After completing this module, a student should be able to:
- explain when it would be appropriate to use mean, median, mode, and standard deviation to describe a data set
- describe the steps needed to calculate the mean, median, mode, and standard deviation
- explain the assumptions and limitations of mean, median, mode, and standard deviation
Why are these math skills challenging to incorporate into courses?
Students often struggle with even the most fundamental of statistical descriptions of a data set. Students may not have taken a statistics class prior to enrolling in a geoscience course, while others have worked through multiple statistics courses. Thus, it can be challenging to assign statistical problems to an unevenly prepared classroom. Although most students have heard of the words "average" or "mean," many haven't had to calculate it themselves or to consider the skewness of data and the appropriateness of mean vs. median vs. mode. Another problem is that many students plug values into online sites without understanding how calculations are made.
Many geoscience students, particularly non-majors, have anxiety about math and may be resistant to attempting quantitative problems. However, incorporating these concepts and showing real-world applications to geoscience situations can improve students' skills and understanding in both geoscience and mathematics, and it may deepen their trust in the scientific process. It is also a skill that is widely expected by employers and in graduate programs.

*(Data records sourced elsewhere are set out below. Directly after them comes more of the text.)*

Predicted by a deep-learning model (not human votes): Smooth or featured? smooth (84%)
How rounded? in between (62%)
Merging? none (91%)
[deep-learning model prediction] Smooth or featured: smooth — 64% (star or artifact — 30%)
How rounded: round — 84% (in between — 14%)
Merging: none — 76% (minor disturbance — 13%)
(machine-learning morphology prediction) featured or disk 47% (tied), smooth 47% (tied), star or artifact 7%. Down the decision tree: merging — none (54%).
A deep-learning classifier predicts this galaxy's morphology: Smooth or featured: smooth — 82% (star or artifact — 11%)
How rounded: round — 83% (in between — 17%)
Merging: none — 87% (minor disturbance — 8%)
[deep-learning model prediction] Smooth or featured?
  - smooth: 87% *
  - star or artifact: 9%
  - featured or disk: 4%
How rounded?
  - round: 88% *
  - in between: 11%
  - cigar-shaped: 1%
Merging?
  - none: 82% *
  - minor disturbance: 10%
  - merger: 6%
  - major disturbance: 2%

What we don't include in the page?
- In-depth discussion of different types of distributions (
- Detailed explanation of how to select the appropriate statistic to the dataset at hand. Selecting the appropriate statistical representation of a dataset is a nuanced and complicated choice, and well beyond the scope of this module.
- Other measures of variability such as variance, standard error, and root mean squared error
- The difference between the standard deviation of a population or a sample. We have used the population standard deviation throughout this page. An explanation of the difference is here: https://www.khanacademy.org/math/statistics-probability/summarizing-quantitative-data/variance-standard-deviation-sample/a/population-and-sample-standard-deviation-review
- Statistical tests, including tests that compare mean or median values
- Arithmetic vs geometric mean
- Explanation of non-parametric measures of variability such as using the interquartile range around a median
Instructor resources
Support for teaching this quantitative skill
- Spreadsheet Warm Up for SSAC Geology of National Parks Modules is a Spreadsheets Across the Curriculum module that introduces students to electronic spreadsheets as a tool for elementary calculations. The module covers some basics, including the components of a spreadsheet, the necessity of an equals symbol for cell formulas, how the mathematical concept of function applies to spreadsheets, and a few mechanical things, such as copying and pasting.

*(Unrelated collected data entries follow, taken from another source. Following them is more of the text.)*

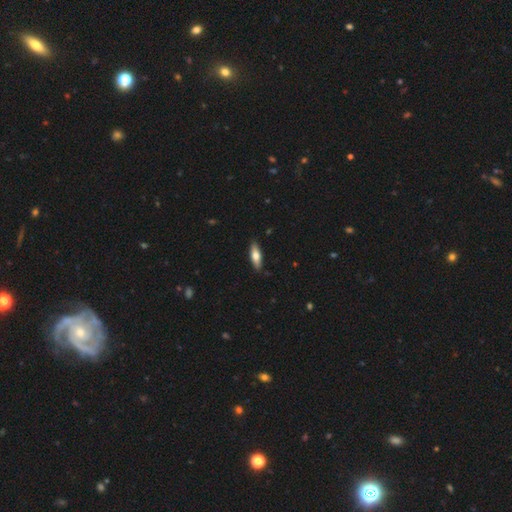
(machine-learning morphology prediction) smooth-or-featured: smooth: 67% | featured or disk: 27% | star or artifact: 5%
  how-rounded: in between: 57% | cigar-shaped: 41% | round: 2%
  merging: none: 87% | minor disturbance: 10% | major disturbance: 2% | merger: 1%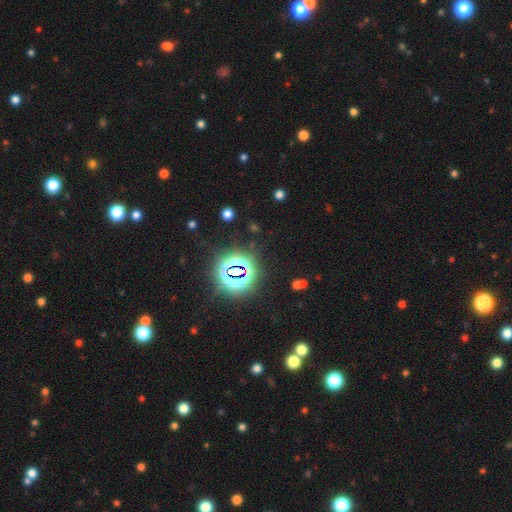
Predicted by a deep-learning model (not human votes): Smooth or featured? Predicted: star or artifact (p=0.82).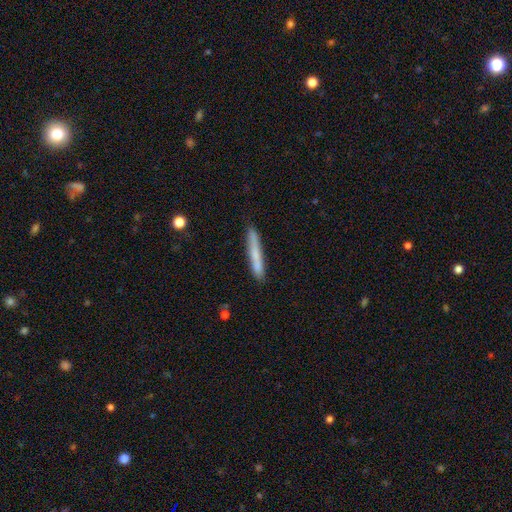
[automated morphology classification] type=smooth (68%); roundness=cigar-shaped (96%); merging=none (83%).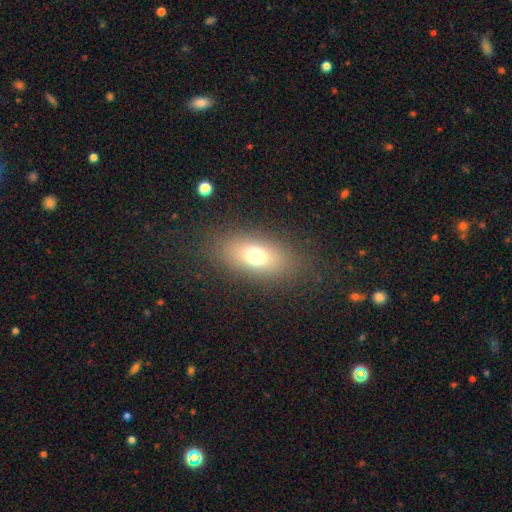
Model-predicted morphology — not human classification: smooth 69%, featured or disk 17%, star or artifact 14%. Down the decision tree: how rounded — in between (80%); merging — none (82%).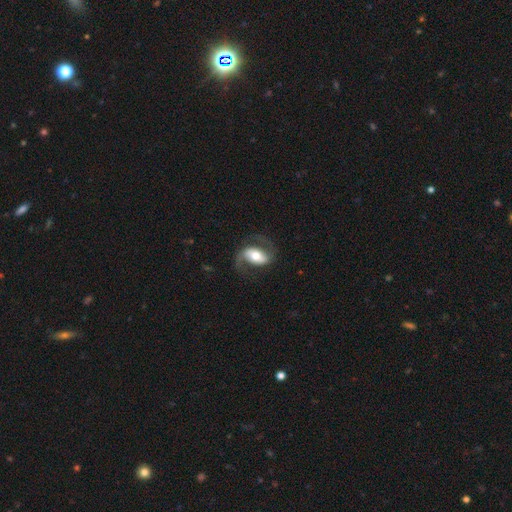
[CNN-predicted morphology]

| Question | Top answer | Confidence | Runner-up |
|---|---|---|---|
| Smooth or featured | featured or disk | 73% | smooth (21%) |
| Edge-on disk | no | 95% | yes (5%) |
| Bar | strong | 42% | weak (32%) |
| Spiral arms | yes | 90% | no (10%) |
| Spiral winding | medium | 44% | loose (43%) |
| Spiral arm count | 2 | 90% | 1 (4%) |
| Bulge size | moderate | 60% | large (22%) |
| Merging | none | 70% | minor disturbance (16%) |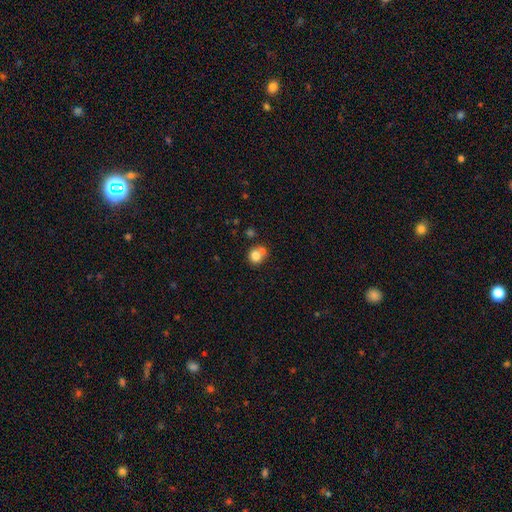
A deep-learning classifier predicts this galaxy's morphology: The model was most divided on "merging": none: 46%, merger: 40%, minor disturbance: 10%, major disturbance: 4%. More confident: smooth or featured — smooth (78%); how rounded — round (77%).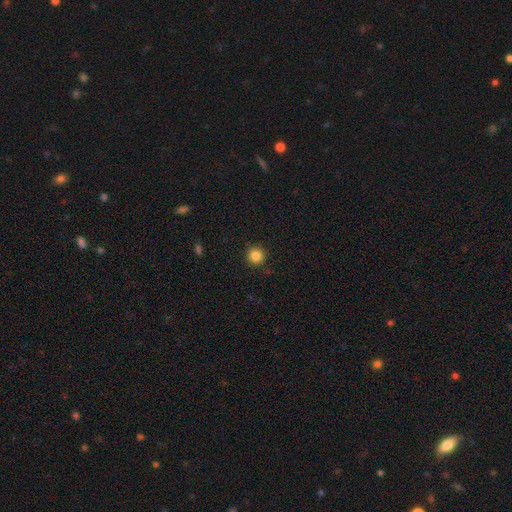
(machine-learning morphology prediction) Q: Smooth or featured?
A: smooth (85%); runner-up: star or artifact (11%)
Q: How rounded?
A: round (95%); runner-up: in between (4%)
Q: Merging?
A: none (91%); runner-up: minor disturbance (6%)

- Several relevant sections of Introductory Statistics, a text shared under a CC by 4.0 license, may be helpful:
- Measures of the Center of the Data describes basic descriptive statistics such as mean, median, and mode and includes example problems.
- Measures of the Spread of the Data describes standard deviation and includes example problems that use standard deviation to help illustrate the variability in different data sets.

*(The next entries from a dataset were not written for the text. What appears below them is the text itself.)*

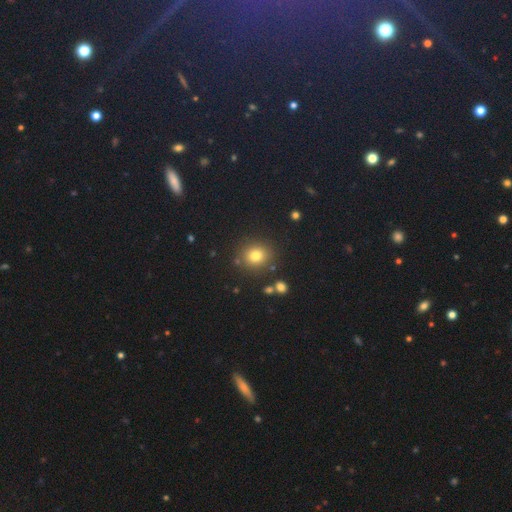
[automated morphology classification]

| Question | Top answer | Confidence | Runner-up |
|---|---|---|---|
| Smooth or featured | smooth | 77% | star or artifact (15%) |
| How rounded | round | 85% | in between (14%) |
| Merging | none | 85% | minor disturbance (8%) |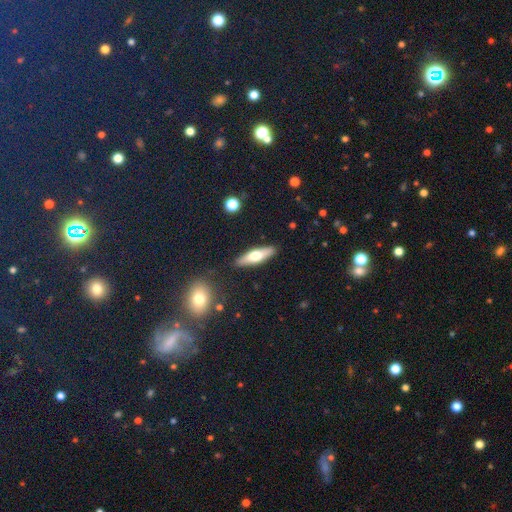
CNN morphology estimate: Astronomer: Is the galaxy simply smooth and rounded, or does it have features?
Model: smooth — 55% (runner-up: featured or disk, 39%).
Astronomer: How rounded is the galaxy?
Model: cigar-shaped — 61% (runner-up: in between, 37%).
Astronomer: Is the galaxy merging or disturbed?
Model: none — 88%.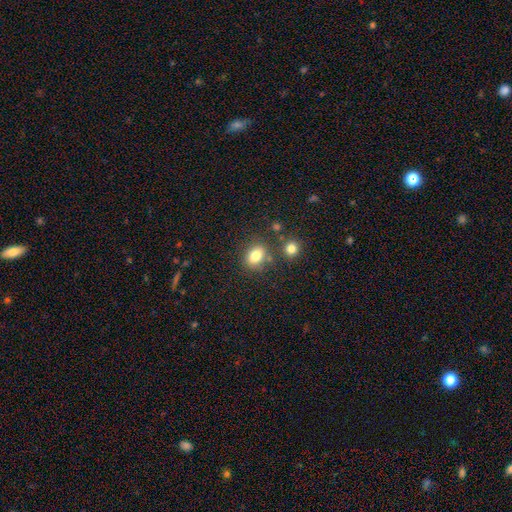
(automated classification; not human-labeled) This is clearly a smooth galaxy (81%). How rounded: likely in between (67%). Merging: likely none (72%).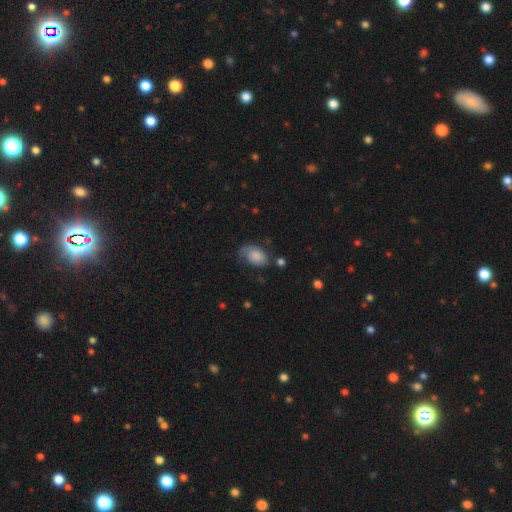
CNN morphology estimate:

- Skewness and the Mean, Median, and Mode describes a normal, symmetrical distribution and illustrates why mean, median, and mode can be equal in such cases, followed by examples of skewed distributions and how the mean, median, and mode shift accordingly.
Examples of activities that use this quantitative skill
- What Does the Mean Mean? Describing Eruptions at Riverside Geyser, Yellowstone National Park This module by Tom Juster is set at the Old Faithful geyser in Yellowstone, and students work with data on eruption intervals. The module uses Excel. Students build a histogram and find a bimodal distribution of the data. Students work with the mean, median, and mode of the eruption timings, and they discover that the mean (or median) value seldom occurs.
- Nitrate Levels in the Rock Creek Park Watershed, Washington DC, 1: Measures of Central Tendency is a Spreadsheets Across the Curriculum activity, which is the first of a two-part series using water-quality data from Rock Creek Park in Washington DC to illustrate elementary statistical measures and exploratory data analysis. The data set illustrates how mode, median, and mean fall out in a positively skewed distribution.
- Nitrate Levels in the Rock Creek Park Watershed, Washington DC, 2: Variability is the second of a two-part series illustrating elementary statistical measures of exploratory data analysis in the context of water-quality data for a stream in an urban park. This module focuses on measures of variability (variance, standard deviation), which are used to examine an outlier value – a nitrate measurement twice as large as the next highest values.